_The request:_ Reproduce every line of text in the entries below word for word, and leave the pictures out.

━━━ Provided records ━━━

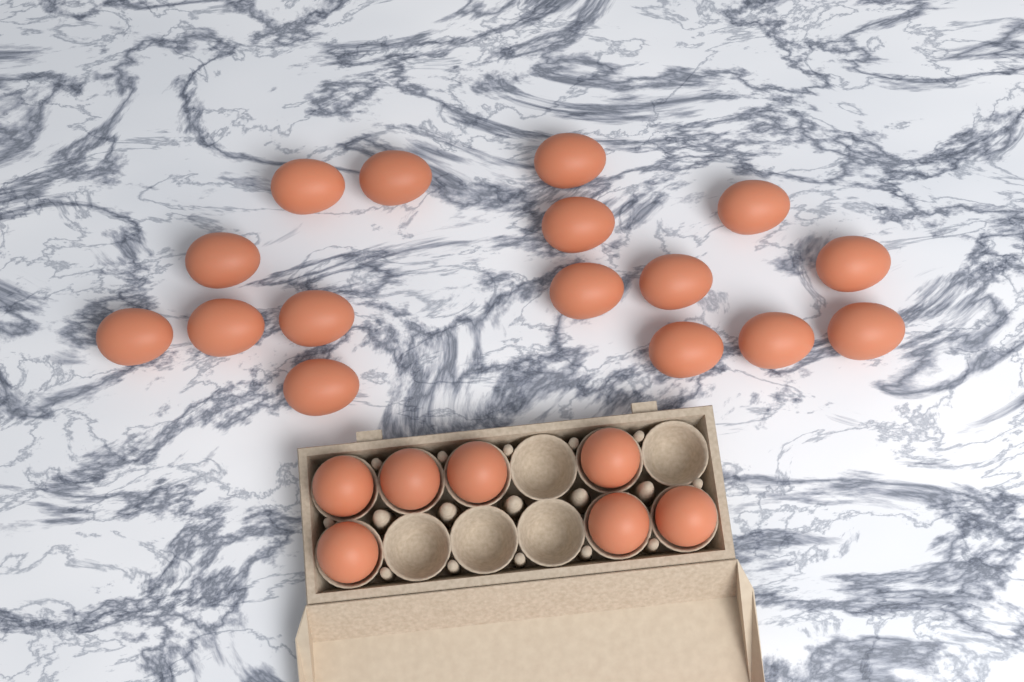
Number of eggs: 23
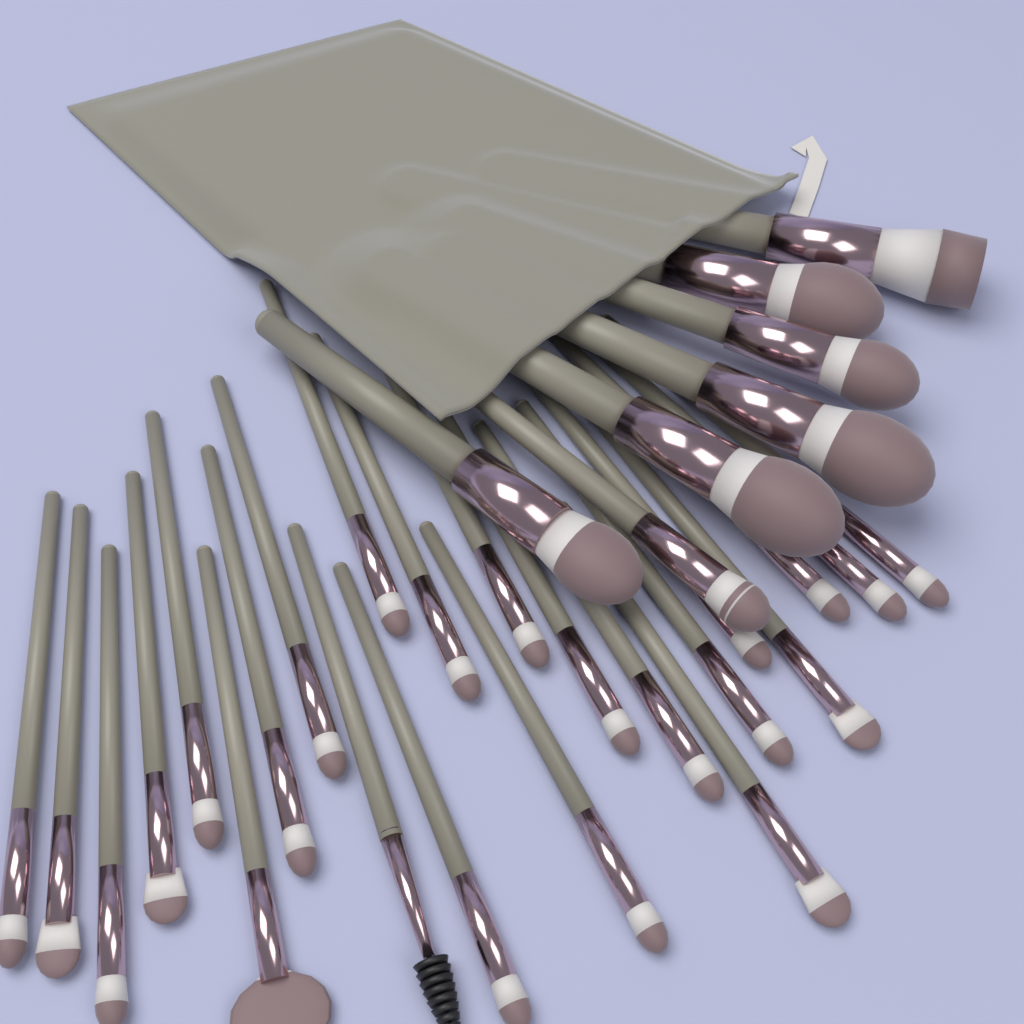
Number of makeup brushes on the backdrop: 30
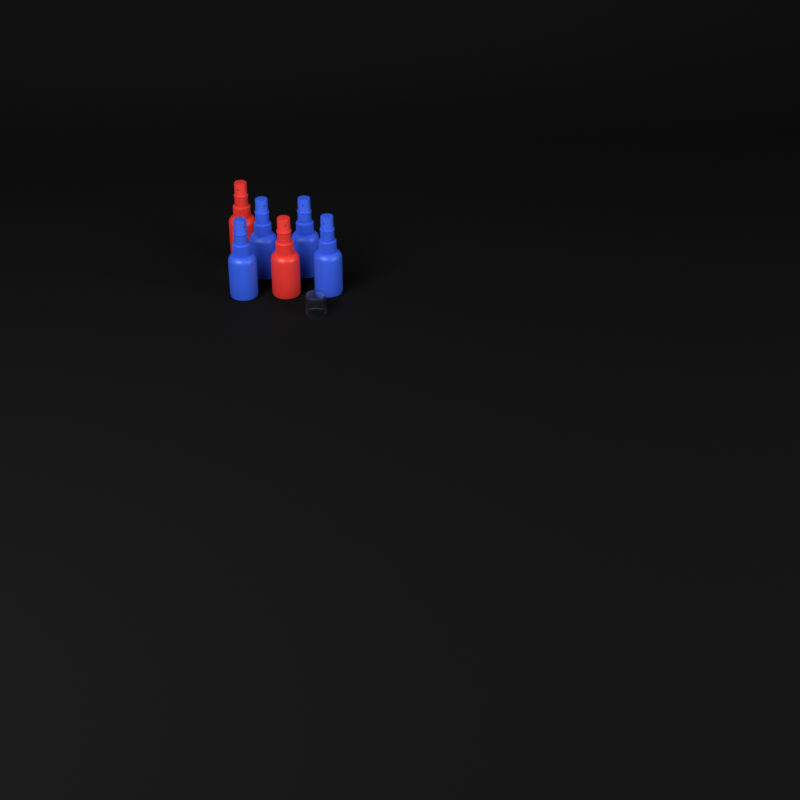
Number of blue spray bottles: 4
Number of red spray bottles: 2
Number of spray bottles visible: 6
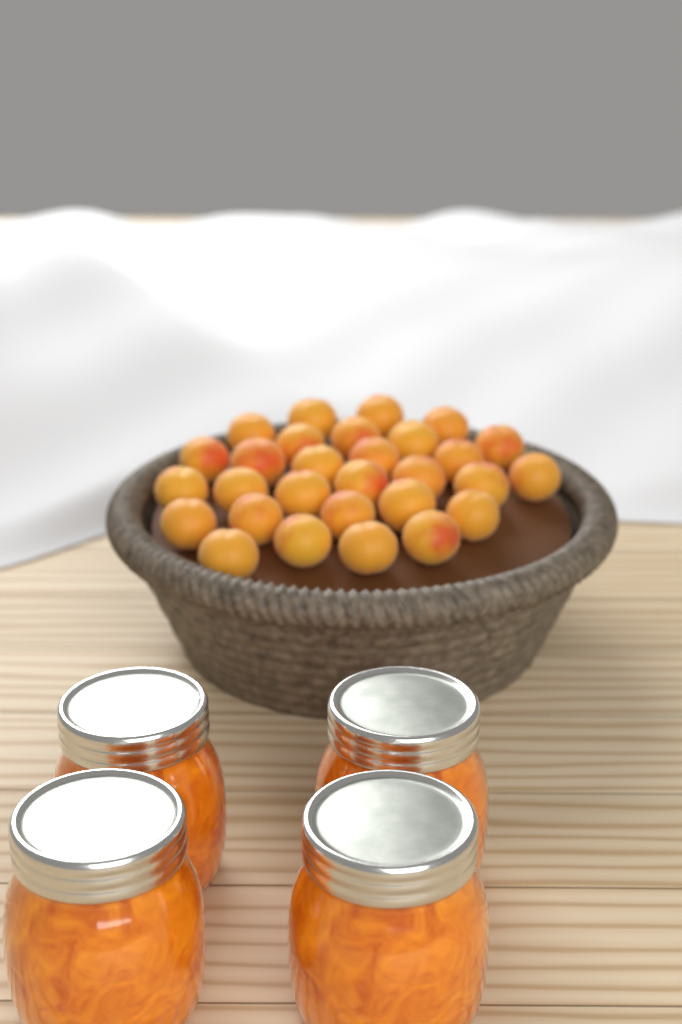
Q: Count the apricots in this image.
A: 29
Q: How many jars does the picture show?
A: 4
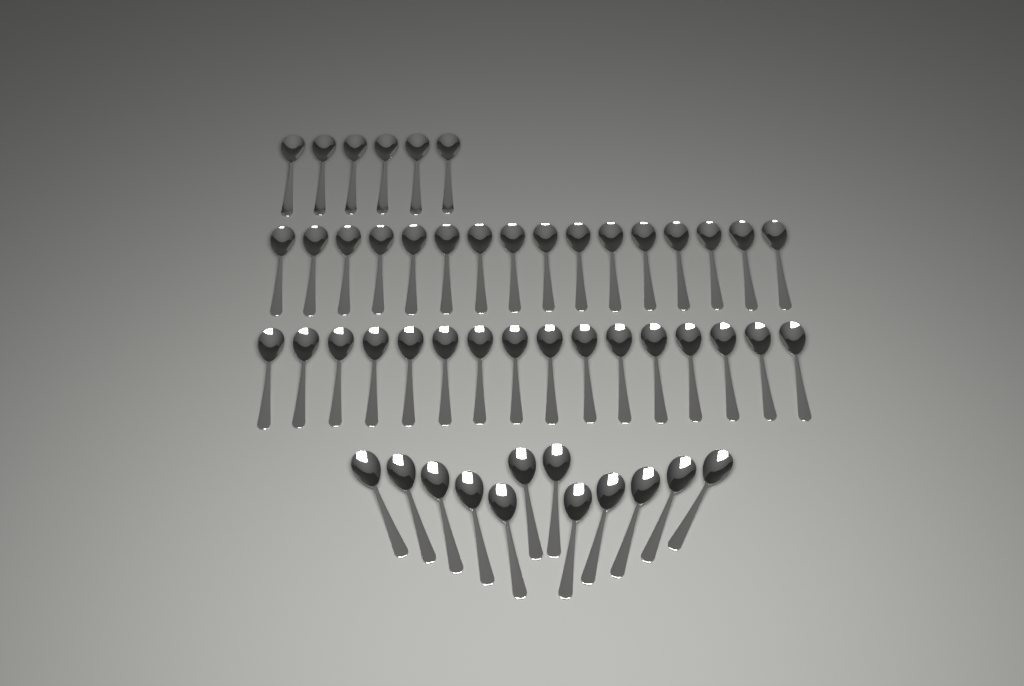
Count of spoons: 50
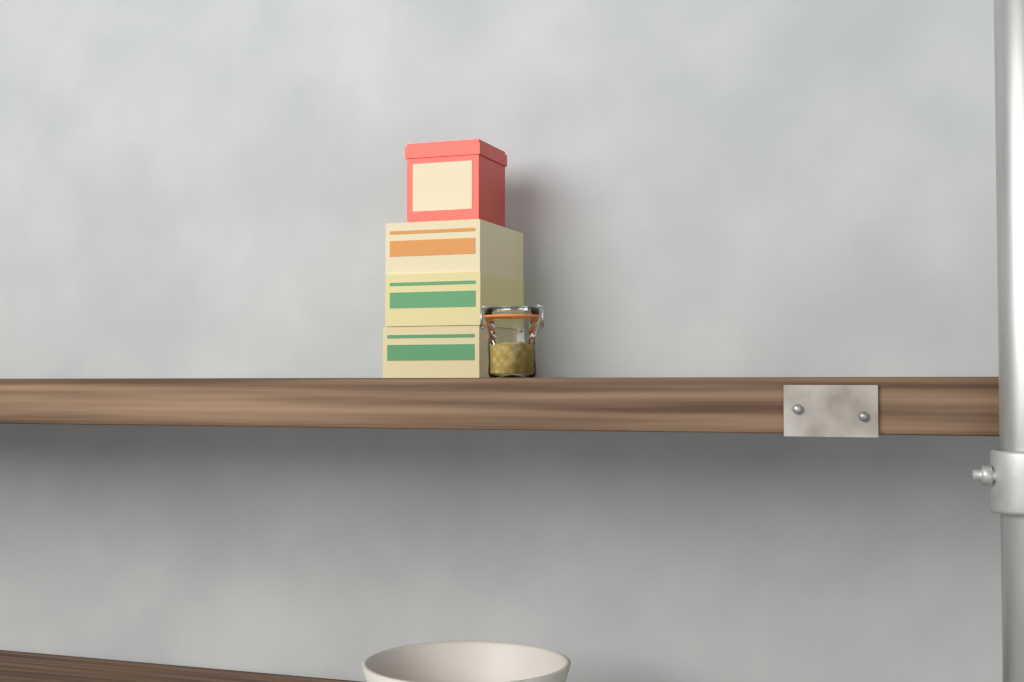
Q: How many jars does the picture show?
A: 1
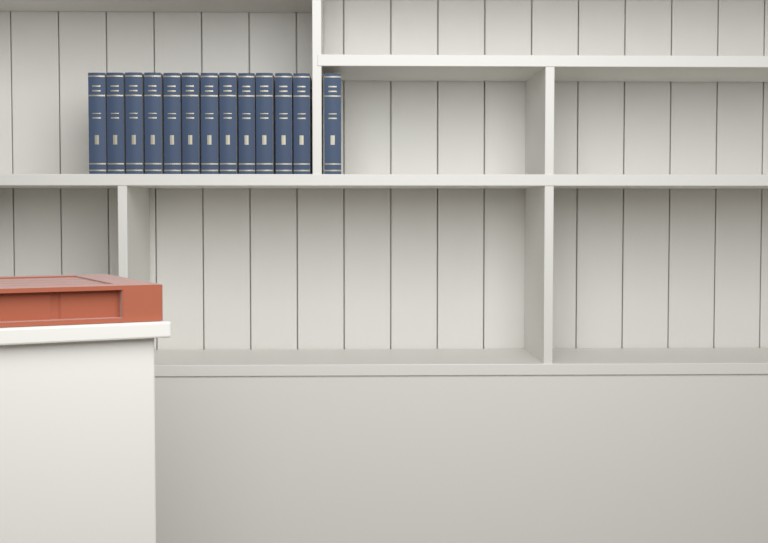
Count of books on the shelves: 13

━━━

_Worked solution:_
Number of eggs: 23
Number of makeup brushes on the backdrop: 30
Number of blue spray bottles: 4
Number of red spray bottles: 2
Number of spray bottles visible: 6
Q: Count the apricots in this image.
A: 29
Q: How many jars does the picture show?
A: 4
Count of spoons: 50
Q: How many jars does the picture show?
A: 1
Count of books on the shelves: 13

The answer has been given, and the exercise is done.